### Task requirements
Some lines below hold "stains". Pick them out and copy them.

### Data supplied
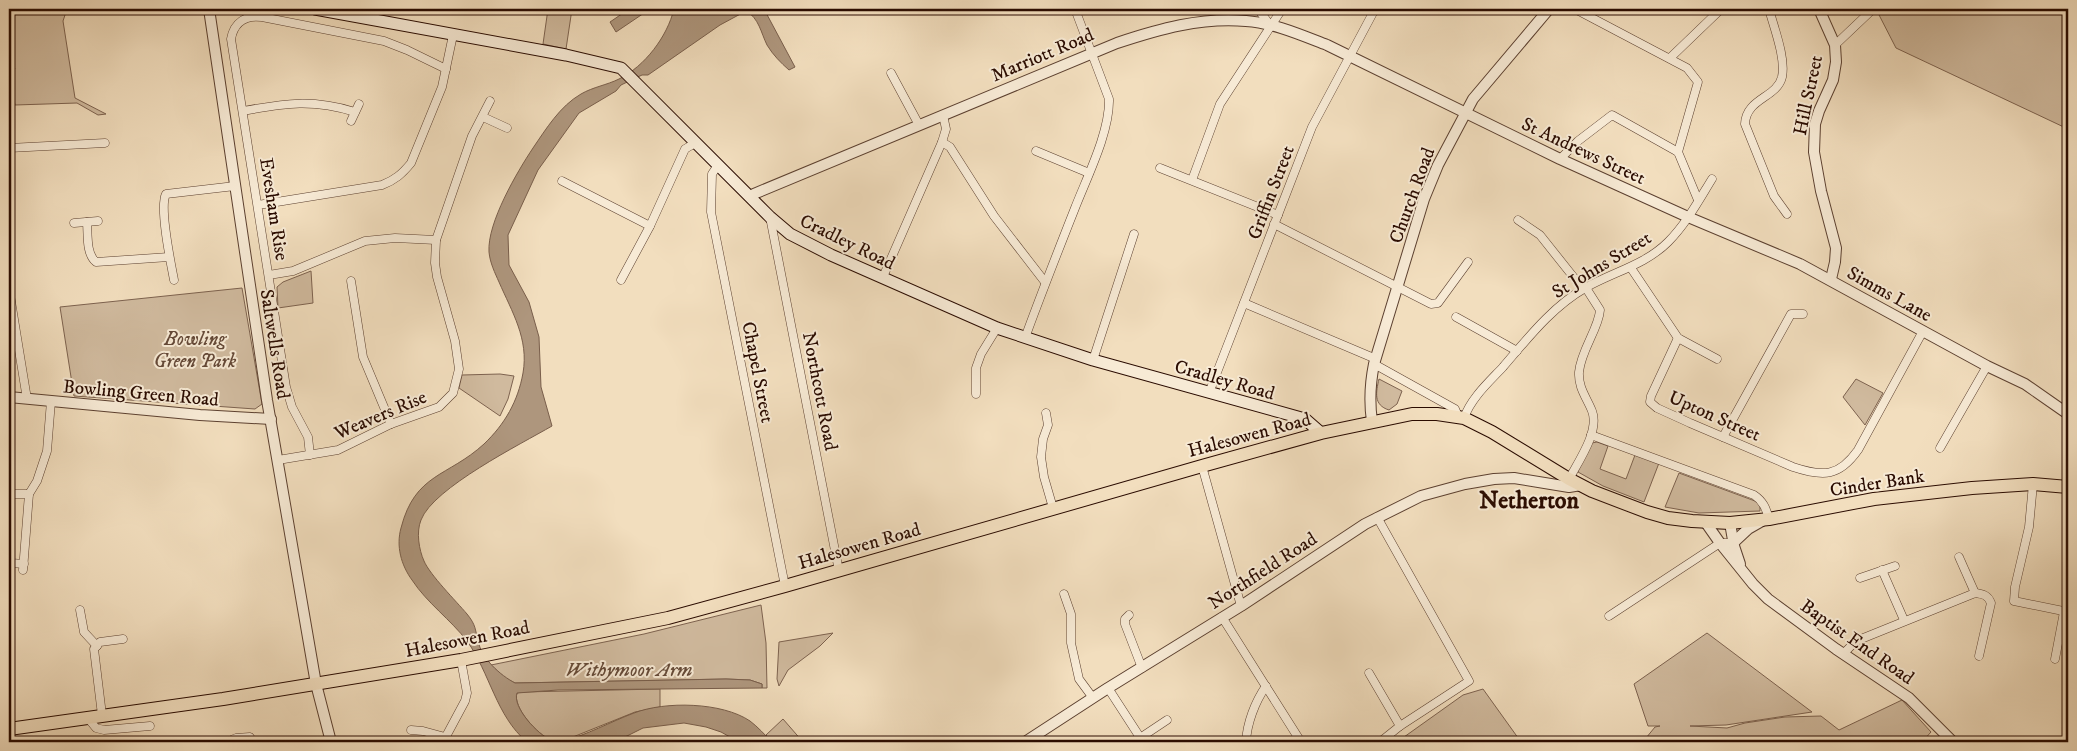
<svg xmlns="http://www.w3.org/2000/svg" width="2077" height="751" font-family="'IM FELL DW Pica',serif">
<rect width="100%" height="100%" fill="#f2debe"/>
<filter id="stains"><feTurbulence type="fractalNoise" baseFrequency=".004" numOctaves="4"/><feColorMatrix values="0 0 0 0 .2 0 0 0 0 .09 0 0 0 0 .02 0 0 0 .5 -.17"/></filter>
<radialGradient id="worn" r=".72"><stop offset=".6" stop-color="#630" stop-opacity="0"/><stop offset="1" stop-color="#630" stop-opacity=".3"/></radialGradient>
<!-- green -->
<g fill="#d0ba9e" stroke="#7d624f">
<path d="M9 9H56L66 12 63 21 75 98 106 114 98 115 77 103 15 105C12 87 5 86 15 68L9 64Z"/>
<path d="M548 9H572L566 49 543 44Z"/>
<path d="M1879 9H2068V129L1896 48 1877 11Z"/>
<path d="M311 271 313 303 278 308 277 287 283 282Z"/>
<path d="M242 288 262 404 255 409 74 396 60 307Z"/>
<path d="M500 374 514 376 508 399 500 416 459 388 462 375Z"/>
<path d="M1379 379 1402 391 1397 404 1389 410C1373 405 1376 392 1379 379Z"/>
<path d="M1856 379 1883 393 1865 425 1843 397Z"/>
<path d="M1597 442 1608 446 1600 469 1626 479 1635 455 1659 463 1644 502 1603 486 1578 472V469L1592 443Z"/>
<path d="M1679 473 1755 501 1760 505V511L1699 513 1665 507Z"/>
<path d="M761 605 766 643 767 688H762V684L750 680 726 679 515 683 505 678 491 665 644 634Z"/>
<path d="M833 633 820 646 788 670 779 686 777 679 779 642Z"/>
<path d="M1707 633 1812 712 1726 725 1690 726 1727 728 1745 723 1785 717 1821 716 1839 730 1902 700 1931 732 1922 742H1648L1646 738 1655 727 1660 726H1648L1634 684Z"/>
<path d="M660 689V707L635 712 563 741C559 742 554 742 551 740 538 735 512 707 517 693L522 692Z"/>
<path d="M1483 689 1521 742H1397L1463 695Z"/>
<path d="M783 719 803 742H772L766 735Z"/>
</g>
<!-- water -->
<g fill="#ae967d" stroke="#795e4b">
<path d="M629 9H650L616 32 610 22Z"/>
<path d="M674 9H712L714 14 729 9H764L795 67 789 70C781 63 773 55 767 45 761 33 759 18 746 11L720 25 648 75H642L621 85 616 91 579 113 538 170 508 235 509 265 529 302 539 337 541 387 552 426C521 444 433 488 421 520 416 532 419 550 424 561 430 575 456 601 467 614 476 625 475 629 478 641 482 659 500 675 515 683L726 679 750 680 762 684V688L558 690 517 693C512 707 538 735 551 740 554 742 559 741 563 741 587 735 610 722 634 713 665 701 722 702 750 721 758 727 765 735 772 742H739L721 732 706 727 684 723 643 728 615 742H527C496 716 490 673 467 641 451 620 427 603 412 580 401 565 396 546 401 528 415 473 448 477 484 444 505 424 518 401 523 373 529 339 512 312 499 282 495 273 490 263 489 252 487 223 517 172 533 148 546 129 560 106 581 94 593 87 607 85 619 79 645 66 667 37 674 9Z"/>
</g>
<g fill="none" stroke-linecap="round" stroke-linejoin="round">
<defs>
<g id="minor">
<path d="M1258 9 1270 25"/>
<path d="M1575 9 1687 68 1698 82 1678 152"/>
<path d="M1769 9C1774 28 1786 58 1782 77 1777 98 1746 98 1745 124L1774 196 1787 214"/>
<path d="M1835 45 1873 9"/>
<path d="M1670 58 1721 9"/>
<path d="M891 73 919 125"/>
<path d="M243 111C286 103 313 99 355 112"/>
<path d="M483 117 507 128"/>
<path d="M351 121 359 104"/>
<path d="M942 142 950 147 994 216 1045 282"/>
<path d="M9 148 105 143"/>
<path d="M1036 151 1089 173"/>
<path d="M1560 159 1578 141 1612 115 1678 152 1698 200"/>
<path d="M718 165 712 174 711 212 785 586"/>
<path d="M1160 168 1278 215"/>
<path d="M1192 180 1220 104 1282 9"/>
<path d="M562 181 650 226"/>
<path d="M258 205 382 185C395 180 402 174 411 163L442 87 453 35"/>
<path d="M770 217 839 571"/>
<path d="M1518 220 1540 235 1579 284 1586 288 1600 310C1599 328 1581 350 1579 372 1578 388 1587 398 1592 411 1600 431 1578 462 1569 479"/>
<path d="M87 222C88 235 86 254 96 262L169 257"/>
<path d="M74 223 98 221"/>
<path d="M1274 224 1431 304 1438 303 1468 262"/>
<path d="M1631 268 1678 338 1717 359"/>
<path d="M269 275 293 271 365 241 395 238 436 240"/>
<path d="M883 277 942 142 946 129 943 115"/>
<path d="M174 280C171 264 159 207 166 194L235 186"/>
<path d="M621 280 650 226 685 149 695 143"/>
<path d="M351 281 363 357 391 424"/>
<path d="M9 289 27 399"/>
<path d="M1244 303 1376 359"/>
<path d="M1456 317 1517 351"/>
<path d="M1025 338C1041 294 1058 251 1075 208 1087 177 1110 132 1109 99L1075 9"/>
<path d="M1678 338 1651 396 1650 402 1657 408 1690 423 1793 467C1823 477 1839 477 1858 450L1923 331"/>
<path d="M1093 360 1134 234"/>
<path d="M1374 364 1455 409 1458 416"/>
<path d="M1209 393 1312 127 1375 9"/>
<path d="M976 394V368L981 354 997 328"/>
<path d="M1046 413 1048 425 1043 439 1041 457 1044 477 1053 508"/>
<path d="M1464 418C1471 398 1489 382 1503 367 1528 338 1552 307 1585 288 1613 272 1645 265 1668 242 1686 224 1699 200 1712 179"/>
<path d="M1591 435 1754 495C1763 501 1766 508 1769 519"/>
<path d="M1723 437 1791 314H1803"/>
<path d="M1940 448 1987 366"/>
<path d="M310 455 308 437 292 407 286 387 231 39C234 22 246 15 262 17L384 41 407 50 446 69"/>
<path d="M278 460 338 450 391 424 439 407 453 393 459 369 455 341 437 277 435 263 436 240 472 136 490 101"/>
<path d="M1202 466 1241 606"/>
<path d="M2033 484 2029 527 2015 587 2014 601 2068 612"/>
<path d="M9 494H29"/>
<path d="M1377 517 1469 681 1400 726 1380 742"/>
<path d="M1959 557 1975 593"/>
<path d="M11 563 24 564"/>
<path d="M23 570 29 494 37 481 47 451 51 401"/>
<path d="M1882 570 1904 620"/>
<path d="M1860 578 1895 566"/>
<path d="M1064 594 1071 614V643L1079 679 1093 698"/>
<path d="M80 610 84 632 97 646"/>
<path d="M1129 615 1125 619V624L1142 668"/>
<path d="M1609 616 1720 543H1733"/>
<path d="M1222 617 1301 742"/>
<path d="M1843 654 1856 641 1975 593C1983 594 1988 595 1991 603L1979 656"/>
<path d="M2055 659 2064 612"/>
<path d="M1369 673 1400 726"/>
<path d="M1108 688 1143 742"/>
<path d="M102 715 94 649 100 642 123 639"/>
<path d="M87 717 96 728 104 730 150 726"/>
<path d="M411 730 423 731 445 737"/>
<path d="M1140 738 1167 720"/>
<path d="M227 742 236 738 250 737 252 742"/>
<path d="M443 742 465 701 467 693 461 660"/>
<path d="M1246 742C1247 723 1255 702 1266 686"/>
</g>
<g id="tertiary">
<path d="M209 9 267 400 316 684 331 742"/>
<path d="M1819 9 1835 45 1836 62 1833 80 1819 111 1815 124 1814 152 1821 191 1836 248 1835 262 1831 279"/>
<path d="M749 196 1117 43C1159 29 1201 17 1246 21 1274 23 1301 35 1327 45L1560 159 1688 217 1800 264 1987 366 2025 384 2068 414"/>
<path d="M9 397 200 415 271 419"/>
<path d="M1372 421C1369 401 1370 384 1374 364L1424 199 1438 165 1473 99 1549 9"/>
<path d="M1706 523 1720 543 1753 584 1768 599 1836 649 1909 698 1953 742"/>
<path d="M1730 523 1734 546 1740 564"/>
<path d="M1733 543 1748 529 1762 521"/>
<path d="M1025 742 1108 688 1241 606 1365 524 1421 496 1465 484 1494 479 1514 478 1569 487 1581 485"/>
</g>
<path id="secondary" d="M315 9 566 55 621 68 770 217 790 234 831 255 997 328 1093 360 1305 419 1321 433"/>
<path id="primary" d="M9 729 223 699 461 660 668 618 785 586 1202 466 1321 433 1412 414H1437L1464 418 1492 432 1569 479 1592 491 1647 512 1668 518 1692 521 1730 523 1769 519 1874 499 1972 488 2033 484 2068 487"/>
</defs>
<!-- minor casing -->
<use href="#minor" stroke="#5c4030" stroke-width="9"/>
<!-- tertiary casing -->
<use href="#tertiary" stroke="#5c4030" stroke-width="12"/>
<!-- secondary casing -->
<use href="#secondary" stroke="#2a0b00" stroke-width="13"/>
<!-- primary casing -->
<use href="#primary" stroke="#2a0b00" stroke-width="14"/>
<!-- minor -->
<use href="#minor" stroke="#f7ead5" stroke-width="8"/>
<!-- tertiary -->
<use href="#tertiary" stroke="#f7ead5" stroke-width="10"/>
<!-- secondary -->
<use href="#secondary" stroke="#f7ead5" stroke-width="11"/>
<!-- primary -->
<use href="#primary" stroke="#f2debe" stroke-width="12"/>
</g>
<g text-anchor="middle" stroke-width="4" stroke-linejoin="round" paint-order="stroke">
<!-- street labels -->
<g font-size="19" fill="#2a0b00" stroke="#f7ead5">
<text transform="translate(1042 54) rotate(-23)" y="7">Marriott Road</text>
<text transform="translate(1807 95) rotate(-78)" y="7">Hill Street</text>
<text transform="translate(1584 150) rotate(25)" y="7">St Andrews Street</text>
<text transform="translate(1270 192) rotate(-69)" y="7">Griffin Street</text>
<text transform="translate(1411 195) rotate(-70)" y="7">Church Road</text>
<text transform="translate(275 209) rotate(81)" y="7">Evesham Rise</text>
<text transform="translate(848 241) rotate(26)" y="7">Cradley Road</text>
<text transform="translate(1601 264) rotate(-31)" y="7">St Johns Street</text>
<text transform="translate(1890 293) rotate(29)" y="7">Simms Lane</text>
<text transform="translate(276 344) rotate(81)" y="7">Saltwells Road</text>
<text transform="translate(759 372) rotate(79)" y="7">Chapel Street</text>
<text transform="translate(1225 379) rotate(16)" y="7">Cradley Road</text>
<text transform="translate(821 391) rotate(79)" y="7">Northcott Road</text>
<text transform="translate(141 392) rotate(5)" y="7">Bowling Green Road</text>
<text transform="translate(380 414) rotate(-23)" y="7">Weavers Rise</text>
<text transform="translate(1715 415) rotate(24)" y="7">Upton Street</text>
<text transform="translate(1249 434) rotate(-15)" y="7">Halesowen Road</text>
<text transform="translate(1877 482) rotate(-9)" y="7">Cinder Bank</text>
<text transform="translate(859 545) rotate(-16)" y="7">Halesowen Road</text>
<text transform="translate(1262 570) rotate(-33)" y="7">Northfield Road</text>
<text transform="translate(467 638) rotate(-11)" y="7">Halesowen Road</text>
<text transform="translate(1858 641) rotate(35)" y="7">Baptist End Road</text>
</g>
<!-- park labels -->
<g font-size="19" font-style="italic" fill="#644837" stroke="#f7ead5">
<text x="195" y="345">Bowling<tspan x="195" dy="22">Green Park</tspan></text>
</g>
<!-- water labels -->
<g font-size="20" font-style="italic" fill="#654a38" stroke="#f7ead5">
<text x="629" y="676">Withymoor Arm</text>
</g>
<!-- district labels -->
<g font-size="24" font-weight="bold" fill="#2a0b00" stroke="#f7ead5">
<text x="1529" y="508">Netherton</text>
</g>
</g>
<!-- margin -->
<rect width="2077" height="751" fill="none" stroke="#f2debe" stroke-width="30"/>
<rect x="10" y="10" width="2057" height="731" fill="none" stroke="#2a0b00" stroke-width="2.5"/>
<rect x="15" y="15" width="2047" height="721" fill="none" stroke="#2a0b00"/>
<rect width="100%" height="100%" filter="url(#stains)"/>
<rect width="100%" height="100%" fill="url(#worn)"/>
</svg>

### Reply
<filter id="stains"><feTurbulence type="fractalNoise" baseFrequency=".004" numOctaves="4"/><feColorMatrix values="0 0 0 0 .2 0 0 0 0 .09 0 0 0 0 .02 0 0 0 .5 -.17"/></filter>
<rect width="100%" height="100%" filter="url(#stains)"/>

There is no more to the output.